Sent from my SM-A205U using Tapatalk
 

jokrswylde

AzB Silver Member
Rating - 100%
1   0   0
Here are some of my opinions. Thanks for asking!


2) Start with what pros do--I teach what pros do, many of their competencies can be absorbed by amateurs. How do most pros aim? They pick out a spot on the object ball "and send the cue ball there". This is their aim by instinct rubric.

What spot do they pick and how do they pick it? That, to me, is the rub. I have taken a couple lessons, am pretty consistent with doing my Mother drills and repeating my stroke mantra and all that, and typically practice 15+ hours a week.

I feel I am developing an internal "shot library", where I see a cut angle and "know" where to aim to pocket the ball. But man is it slow going. I will often use ghostball to get me in the right zip code, and maybe use some poology just to confirm that "yes this is a quarter ball hit". (I haven't given Poology enough table to not get frustrated when the OB fraction is, say, 3/5 instead of a true half ball hit)
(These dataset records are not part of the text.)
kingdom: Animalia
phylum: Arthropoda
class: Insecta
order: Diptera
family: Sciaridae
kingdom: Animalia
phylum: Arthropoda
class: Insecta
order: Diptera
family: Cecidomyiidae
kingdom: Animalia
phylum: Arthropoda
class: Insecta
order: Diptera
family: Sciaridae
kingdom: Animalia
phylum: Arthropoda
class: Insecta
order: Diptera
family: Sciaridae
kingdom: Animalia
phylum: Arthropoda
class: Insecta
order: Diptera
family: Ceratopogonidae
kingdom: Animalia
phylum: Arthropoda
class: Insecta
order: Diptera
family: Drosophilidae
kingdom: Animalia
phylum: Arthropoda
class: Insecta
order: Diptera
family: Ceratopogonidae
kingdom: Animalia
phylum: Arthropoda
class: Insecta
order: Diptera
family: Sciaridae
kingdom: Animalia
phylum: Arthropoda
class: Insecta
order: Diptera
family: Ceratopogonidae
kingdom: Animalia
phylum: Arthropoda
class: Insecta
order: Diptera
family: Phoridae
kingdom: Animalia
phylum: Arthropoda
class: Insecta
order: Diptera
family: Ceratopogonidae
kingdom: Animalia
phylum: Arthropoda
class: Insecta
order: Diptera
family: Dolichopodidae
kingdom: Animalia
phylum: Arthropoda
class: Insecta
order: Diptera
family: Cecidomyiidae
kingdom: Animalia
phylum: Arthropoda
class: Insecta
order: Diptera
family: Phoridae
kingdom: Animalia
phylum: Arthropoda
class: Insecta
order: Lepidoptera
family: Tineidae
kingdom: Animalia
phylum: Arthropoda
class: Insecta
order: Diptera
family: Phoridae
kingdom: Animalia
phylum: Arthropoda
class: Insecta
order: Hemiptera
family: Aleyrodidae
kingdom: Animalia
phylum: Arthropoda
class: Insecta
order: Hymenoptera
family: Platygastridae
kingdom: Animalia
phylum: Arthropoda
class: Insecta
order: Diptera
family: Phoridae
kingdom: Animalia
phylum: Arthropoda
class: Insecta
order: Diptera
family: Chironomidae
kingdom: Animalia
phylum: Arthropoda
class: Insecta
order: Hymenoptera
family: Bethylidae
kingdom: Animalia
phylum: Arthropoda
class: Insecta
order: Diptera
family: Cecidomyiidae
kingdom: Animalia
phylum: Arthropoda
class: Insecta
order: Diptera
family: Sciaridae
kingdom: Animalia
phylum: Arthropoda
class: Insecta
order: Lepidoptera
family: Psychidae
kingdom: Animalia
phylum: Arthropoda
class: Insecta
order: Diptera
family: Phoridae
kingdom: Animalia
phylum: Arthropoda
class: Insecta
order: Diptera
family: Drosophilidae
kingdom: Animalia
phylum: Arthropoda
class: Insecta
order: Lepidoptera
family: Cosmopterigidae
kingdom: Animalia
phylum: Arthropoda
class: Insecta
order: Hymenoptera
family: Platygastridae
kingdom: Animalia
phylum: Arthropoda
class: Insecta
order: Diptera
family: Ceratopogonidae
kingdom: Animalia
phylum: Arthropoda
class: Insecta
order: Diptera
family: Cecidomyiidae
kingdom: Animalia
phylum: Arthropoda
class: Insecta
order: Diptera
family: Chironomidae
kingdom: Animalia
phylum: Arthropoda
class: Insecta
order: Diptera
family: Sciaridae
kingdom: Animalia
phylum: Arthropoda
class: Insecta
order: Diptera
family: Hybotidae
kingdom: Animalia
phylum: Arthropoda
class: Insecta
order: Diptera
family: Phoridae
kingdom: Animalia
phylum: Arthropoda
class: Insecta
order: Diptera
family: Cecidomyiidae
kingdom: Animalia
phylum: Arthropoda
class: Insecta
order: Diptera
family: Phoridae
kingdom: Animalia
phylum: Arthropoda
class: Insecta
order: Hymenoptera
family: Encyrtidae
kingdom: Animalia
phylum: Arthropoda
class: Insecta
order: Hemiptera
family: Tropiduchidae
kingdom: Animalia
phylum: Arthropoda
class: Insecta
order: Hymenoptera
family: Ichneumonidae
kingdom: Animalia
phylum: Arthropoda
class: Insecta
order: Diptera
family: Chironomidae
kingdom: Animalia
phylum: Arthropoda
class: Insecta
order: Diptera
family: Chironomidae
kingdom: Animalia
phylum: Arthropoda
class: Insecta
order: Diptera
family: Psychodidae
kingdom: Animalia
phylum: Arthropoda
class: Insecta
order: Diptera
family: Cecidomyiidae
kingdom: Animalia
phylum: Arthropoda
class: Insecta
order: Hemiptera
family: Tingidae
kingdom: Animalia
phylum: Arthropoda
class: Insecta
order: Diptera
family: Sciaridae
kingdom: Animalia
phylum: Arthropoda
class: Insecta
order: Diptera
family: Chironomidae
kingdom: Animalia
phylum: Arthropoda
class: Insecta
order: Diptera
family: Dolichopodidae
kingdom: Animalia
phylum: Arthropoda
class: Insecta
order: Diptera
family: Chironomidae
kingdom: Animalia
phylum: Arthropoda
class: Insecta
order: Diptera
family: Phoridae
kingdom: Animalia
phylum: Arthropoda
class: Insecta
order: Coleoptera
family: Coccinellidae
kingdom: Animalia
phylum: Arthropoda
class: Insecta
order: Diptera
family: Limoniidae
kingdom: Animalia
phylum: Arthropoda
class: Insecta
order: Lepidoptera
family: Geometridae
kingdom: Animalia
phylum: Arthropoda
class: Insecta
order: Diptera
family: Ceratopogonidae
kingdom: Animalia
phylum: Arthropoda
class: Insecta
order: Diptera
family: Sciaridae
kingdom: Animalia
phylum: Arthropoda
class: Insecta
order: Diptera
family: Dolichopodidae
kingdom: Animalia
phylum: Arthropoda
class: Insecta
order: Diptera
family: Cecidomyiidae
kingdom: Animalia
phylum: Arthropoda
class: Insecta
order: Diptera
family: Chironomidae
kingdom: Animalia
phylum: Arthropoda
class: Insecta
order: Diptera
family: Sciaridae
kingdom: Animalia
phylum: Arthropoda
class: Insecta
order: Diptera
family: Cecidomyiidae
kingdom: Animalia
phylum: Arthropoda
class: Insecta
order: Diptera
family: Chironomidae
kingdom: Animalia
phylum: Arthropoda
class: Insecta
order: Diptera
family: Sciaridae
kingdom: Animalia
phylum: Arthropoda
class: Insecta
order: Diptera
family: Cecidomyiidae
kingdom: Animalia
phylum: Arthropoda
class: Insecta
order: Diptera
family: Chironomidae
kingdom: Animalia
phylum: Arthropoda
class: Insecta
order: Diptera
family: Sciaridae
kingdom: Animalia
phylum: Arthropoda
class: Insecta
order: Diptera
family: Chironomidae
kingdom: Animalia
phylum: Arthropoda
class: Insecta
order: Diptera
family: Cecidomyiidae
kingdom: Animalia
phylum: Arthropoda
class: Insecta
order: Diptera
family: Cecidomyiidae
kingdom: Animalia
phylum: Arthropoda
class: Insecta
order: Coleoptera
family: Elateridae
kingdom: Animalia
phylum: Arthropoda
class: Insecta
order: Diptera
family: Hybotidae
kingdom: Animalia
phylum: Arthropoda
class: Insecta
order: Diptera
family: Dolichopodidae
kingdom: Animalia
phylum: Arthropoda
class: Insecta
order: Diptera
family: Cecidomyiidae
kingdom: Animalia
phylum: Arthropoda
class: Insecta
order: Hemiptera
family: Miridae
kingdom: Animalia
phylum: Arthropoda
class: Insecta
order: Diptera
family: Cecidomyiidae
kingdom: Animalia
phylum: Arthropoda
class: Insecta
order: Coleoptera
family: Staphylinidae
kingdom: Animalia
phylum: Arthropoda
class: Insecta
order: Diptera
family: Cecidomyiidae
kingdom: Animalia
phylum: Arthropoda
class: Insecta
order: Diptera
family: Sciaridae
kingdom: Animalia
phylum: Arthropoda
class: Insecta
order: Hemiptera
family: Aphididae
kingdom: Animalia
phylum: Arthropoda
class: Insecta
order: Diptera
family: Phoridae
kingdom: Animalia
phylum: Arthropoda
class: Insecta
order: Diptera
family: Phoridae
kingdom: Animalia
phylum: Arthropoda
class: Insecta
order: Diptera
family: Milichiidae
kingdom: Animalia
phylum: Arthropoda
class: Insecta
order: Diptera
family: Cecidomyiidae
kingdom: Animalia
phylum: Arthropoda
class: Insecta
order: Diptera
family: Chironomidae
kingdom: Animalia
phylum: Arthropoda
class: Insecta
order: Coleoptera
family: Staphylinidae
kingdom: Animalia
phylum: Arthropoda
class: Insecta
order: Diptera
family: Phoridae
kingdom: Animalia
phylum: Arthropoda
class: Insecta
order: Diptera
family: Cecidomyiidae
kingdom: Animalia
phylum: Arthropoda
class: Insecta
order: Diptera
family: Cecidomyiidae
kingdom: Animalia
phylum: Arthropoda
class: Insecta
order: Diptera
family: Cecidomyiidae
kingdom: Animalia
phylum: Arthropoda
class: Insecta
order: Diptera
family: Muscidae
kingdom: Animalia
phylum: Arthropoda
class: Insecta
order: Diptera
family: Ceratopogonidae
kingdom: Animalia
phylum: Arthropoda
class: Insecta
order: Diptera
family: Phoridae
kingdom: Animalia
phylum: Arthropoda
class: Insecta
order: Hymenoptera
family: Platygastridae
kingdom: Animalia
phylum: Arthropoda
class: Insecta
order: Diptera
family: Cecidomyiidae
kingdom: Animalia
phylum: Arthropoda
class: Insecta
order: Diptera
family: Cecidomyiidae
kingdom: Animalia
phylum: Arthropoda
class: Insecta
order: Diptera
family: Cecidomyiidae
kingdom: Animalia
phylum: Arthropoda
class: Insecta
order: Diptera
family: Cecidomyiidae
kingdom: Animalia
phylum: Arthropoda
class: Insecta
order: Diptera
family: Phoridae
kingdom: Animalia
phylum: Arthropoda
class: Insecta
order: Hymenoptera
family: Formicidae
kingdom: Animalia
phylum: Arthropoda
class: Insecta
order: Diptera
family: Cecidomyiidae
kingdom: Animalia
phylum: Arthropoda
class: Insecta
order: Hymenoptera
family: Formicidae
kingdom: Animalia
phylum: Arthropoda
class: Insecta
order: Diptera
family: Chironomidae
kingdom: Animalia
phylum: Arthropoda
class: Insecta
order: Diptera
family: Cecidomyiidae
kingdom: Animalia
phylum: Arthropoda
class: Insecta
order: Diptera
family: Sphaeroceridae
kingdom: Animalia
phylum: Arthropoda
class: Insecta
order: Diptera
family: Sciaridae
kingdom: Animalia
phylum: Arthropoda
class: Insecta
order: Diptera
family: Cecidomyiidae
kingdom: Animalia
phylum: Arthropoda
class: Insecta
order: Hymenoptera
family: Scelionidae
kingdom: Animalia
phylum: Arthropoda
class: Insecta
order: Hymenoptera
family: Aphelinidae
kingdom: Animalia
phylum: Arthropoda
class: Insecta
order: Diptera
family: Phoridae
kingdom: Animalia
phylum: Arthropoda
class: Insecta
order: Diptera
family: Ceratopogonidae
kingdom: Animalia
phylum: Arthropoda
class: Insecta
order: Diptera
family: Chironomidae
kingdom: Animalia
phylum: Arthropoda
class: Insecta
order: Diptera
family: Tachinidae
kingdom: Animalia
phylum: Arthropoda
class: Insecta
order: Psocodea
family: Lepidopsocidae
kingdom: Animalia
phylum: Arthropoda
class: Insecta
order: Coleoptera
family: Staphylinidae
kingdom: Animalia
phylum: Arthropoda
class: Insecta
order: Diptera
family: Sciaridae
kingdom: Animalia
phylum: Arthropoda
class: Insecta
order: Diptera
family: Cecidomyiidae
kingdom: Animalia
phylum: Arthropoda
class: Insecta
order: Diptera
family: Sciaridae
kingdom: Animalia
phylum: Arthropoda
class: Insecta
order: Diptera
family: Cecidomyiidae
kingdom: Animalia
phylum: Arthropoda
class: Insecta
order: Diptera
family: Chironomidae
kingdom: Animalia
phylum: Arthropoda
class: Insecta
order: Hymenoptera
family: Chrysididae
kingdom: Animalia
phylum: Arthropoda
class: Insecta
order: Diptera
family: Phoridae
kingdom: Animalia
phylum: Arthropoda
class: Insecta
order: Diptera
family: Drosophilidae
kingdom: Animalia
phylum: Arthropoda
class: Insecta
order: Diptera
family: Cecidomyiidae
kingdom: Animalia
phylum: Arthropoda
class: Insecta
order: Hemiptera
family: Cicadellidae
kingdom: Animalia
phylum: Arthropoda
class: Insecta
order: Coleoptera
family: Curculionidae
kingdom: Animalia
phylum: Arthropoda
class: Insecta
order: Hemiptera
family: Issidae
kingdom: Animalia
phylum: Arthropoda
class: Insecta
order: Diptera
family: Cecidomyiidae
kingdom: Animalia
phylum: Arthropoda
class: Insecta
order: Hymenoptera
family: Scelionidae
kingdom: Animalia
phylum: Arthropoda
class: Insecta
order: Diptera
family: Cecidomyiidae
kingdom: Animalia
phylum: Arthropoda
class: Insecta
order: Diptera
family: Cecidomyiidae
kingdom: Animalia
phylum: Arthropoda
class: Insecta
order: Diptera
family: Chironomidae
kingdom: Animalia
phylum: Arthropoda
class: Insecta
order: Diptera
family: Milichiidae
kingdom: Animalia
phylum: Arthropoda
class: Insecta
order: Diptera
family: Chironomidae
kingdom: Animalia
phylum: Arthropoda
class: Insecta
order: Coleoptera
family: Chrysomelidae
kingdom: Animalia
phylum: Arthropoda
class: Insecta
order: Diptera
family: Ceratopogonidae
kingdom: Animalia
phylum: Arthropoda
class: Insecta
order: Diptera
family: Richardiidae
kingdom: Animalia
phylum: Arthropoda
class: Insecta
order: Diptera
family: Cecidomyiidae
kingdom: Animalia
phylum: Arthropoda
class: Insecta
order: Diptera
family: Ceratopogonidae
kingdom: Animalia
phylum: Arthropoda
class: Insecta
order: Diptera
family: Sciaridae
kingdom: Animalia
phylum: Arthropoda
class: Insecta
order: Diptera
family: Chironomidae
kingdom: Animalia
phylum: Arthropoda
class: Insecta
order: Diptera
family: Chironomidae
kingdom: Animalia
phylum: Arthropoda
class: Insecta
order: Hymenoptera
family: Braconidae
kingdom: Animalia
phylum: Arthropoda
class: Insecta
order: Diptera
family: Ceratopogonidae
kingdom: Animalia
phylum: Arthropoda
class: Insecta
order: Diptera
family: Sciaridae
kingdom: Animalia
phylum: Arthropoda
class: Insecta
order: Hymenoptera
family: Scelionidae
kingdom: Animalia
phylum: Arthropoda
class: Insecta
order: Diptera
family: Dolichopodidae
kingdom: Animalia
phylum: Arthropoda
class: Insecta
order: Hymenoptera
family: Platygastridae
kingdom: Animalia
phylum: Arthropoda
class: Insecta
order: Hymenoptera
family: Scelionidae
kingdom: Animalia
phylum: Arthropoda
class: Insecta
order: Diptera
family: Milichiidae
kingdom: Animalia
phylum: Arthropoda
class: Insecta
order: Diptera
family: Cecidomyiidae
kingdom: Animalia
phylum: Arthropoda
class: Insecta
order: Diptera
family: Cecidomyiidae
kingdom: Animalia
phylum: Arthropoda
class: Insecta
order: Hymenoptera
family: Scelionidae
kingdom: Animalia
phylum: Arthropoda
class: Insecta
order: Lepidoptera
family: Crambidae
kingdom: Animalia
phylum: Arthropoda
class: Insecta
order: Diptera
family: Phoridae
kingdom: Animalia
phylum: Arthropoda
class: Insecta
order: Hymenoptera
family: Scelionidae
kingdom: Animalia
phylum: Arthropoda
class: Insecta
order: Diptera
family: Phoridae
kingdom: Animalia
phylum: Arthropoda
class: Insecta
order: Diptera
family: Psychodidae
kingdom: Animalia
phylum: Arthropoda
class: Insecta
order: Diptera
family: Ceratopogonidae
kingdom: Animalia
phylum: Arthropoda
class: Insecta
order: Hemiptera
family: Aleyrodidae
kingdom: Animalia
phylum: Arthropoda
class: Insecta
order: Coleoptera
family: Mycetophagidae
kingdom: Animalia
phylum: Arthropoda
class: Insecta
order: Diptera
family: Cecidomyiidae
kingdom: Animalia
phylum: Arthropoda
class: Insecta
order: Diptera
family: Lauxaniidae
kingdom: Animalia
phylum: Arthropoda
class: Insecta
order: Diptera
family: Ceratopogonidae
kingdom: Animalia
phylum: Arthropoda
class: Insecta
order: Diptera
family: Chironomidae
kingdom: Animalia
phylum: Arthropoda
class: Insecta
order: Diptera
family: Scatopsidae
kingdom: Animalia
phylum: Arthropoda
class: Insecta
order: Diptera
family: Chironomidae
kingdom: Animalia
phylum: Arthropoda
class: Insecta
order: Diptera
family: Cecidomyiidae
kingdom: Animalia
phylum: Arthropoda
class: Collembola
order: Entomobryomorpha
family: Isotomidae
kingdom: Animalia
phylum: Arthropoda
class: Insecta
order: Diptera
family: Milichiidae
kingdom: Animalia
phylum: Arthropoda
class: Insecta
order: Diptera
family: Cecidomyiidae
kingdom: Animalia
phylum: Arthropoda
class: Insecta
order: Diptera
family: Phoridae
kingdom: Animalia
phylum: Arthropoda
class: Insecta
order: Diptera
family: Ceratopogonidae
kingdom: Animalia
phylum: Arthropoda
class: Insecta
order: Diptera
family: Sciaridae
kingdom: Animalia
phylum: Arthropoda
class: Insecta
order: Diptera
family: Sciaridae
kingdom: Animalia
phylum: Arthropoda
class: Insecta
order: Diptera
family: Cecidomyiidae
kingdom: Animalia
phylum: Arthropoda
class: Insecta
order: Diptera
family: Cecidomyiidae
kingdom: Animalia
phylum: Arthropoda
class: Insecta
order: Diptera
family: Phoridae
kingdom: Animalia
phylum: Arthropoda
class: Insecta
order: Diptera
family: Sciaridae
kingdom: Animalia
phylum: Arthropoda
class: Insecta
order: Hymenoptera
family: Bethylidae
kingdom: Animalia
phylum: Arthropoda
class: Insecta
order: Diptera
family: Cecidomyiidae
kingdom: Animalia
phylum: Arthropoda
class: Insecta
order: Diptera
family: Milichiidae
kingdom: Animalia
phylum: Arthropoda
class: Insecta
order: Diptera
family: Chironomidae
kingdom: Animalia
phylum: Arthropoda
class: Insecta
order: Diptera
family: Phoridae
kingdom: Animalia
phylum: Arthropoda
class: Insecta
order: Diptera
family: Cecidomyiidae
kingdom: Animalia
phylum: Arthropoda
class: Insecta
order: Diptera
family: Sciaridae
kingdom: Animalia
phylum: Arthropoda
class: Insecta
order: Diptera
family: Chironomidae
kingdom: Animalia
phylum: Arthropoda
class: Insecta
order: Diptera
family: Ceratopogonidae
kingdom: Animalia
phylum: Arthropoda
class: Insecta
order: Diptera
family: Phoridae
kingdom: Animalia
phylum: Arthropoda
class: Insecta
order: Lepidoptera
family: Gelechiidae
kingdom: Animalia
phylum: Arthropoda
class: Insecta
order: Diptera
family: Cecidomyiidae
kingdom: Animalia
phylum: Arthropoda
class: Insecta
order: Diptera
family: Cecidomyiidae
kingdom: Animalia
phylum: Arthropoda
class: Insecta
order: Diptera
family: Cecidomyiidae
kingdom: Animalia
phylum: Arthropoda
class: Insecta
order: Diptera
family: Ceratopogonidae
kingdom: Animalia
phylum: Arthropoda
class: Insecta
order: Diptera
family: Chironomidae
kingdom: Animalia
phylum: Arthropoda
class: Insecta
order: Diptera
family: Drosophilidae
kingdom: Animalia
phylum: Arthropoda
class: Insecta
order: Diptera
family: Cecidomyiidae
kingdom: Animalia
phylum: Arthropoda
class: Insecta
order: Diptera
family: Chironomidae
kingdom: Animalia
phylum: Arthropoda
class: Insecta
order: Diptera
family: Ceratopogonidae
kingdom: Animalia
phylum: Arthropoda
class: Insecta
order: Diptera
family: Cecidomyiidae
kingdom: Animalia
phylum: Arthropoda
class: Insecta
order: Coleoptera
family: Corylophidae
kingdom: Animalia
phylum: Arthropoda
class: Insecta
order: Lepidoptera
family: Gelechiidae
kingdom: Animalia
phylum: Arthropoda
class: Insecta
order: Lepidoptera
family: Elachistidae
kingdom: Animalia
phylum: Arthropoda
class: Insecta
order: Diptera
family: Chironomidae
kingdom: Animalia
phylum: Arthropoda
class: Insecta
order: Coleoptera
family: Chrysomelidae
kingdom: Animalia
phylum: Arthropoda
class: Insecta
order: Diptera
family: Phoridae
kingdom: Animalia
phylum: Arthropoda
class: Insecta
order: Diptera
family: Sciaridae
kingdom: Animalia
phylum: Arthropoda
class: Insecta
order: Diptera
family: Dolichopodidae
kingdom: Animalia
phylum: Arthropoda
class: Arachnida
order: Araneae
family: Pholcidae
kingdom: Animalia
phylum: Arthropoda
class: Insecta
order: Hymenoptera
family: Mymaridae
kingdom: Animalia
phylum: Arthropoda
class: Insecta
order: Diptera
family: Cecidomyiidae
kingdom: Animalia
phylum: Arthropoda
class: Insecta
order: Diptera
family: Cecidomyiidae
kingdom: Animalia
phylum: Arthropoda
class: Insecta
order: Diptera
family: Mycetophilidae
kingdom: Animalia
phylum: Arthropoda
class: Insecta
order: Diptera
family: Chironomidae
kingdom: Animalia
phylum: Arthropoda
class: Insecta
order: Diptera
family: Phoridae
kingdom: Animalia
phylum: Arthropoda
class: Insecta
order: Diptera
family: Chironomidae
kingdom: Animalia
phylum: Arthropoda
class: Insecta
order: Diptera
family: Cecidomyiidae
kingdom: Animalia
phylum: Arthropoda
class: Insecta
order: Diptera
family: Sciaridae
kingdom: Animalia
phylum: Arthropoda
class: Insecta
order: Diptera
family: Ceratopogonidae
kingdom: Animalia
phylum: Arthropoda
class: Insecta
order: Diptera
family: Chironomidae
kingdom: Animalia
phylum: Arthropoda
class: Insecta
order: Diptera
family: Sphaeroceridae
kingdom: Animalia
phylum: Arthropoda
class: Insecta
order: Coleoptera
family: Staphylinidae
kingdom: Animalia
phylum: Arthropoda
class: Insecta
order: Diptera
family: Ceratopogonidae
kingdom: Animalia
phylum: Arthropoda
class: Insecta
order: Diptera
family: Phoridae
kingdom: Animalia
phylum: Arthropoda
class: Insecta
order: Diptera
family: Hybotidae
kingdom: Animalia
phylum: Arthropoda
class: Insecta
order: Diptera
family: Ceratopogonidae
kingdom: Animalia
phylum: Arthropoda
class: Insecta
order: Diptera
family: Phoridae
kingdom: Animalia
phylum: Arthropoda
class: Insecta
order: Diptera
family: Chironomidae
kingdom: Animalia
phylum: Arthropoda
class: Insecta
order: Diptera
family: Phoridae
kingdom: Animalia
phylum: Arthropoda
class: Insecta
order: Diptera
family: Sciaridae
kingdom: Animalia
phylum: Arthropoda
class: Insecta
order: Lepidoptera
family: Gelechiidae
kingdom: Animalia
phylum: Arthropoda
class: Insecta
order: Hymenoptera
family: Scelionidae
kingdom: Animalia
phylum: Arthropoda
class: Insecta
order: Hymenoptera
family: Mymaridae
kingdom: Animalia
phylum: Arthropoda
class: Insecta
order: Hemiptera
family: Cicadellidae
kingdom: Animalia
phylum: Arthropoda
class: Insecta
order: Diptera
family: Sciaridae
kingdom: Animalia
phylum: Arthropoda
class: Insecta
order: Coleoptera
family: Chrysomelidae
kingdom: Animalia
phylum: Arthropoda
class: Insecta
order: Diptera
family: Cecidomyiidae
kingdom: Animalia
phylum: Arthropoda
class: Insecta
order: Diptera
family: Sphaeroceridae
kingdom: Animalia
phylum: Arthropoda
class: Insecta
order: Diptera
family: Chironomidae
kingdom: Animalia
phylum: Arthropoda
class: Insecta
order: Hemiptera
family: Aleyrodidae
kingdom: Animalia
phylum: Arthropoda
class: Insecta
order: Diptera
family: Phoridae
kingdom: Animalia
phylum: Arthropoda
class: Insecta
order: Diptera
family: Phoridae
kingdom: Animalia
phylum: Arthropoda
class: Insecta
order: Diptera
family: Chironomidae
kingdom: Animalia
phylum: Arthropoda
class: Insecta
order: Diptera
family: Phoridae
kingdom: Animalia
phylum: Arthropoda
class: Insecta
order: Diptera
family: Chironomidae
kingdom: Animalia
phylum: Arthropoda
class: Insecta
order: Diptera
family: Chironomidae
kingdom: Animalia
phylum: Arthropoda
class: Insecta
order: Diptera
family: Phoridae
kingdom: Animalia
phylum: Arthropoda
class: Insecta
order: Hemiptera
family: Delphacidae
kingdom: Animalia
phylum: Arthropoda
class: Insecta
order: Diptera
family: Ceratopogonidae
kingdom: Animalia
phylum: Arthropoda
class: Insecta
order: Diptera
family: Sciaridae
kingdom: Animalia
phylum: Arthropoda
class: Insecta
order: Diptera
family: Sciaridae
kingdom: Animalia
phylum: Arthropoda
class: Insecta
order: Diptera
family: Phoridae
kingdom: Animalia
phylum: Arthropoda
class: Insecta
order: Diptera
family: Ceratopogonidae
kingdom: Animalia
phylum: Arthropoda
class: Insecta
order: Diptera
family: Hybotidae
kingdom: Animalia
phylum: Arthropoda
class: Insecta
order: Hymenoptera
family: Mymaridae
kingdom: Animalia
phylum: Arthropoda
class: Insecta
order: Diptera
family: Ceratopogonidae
Typically, if I am dead set on making a ball, it will go in. My problem is that I don't have the mental focus to treat every. single. ball. like it was the winning ball. I will see a shot, think to myself, " oh, this is for sure a 30 degree cut" get down and fire and miss. When, if I would have taken my time and FOCUSED, I would have realized it was slightly more or less than a 30 degree cut and made the adjustment.

To me, that is what makes run out players so awe inspiring. The mental focus it takes to not get sloppy and miss silly shots.
 

Patrick Johnson

Fish of the Day
Rating - 0%
0   0   0
What spot do they pick and how do they pick it? That, to me, is the rub.
I find it easy to see the spot on the OB I want to hit - the one directly opposite where I want the OB to go. Hitting that spot with the CB isn't a gimme, but having that target to work with has made the learning-to-aim journey much easier for me.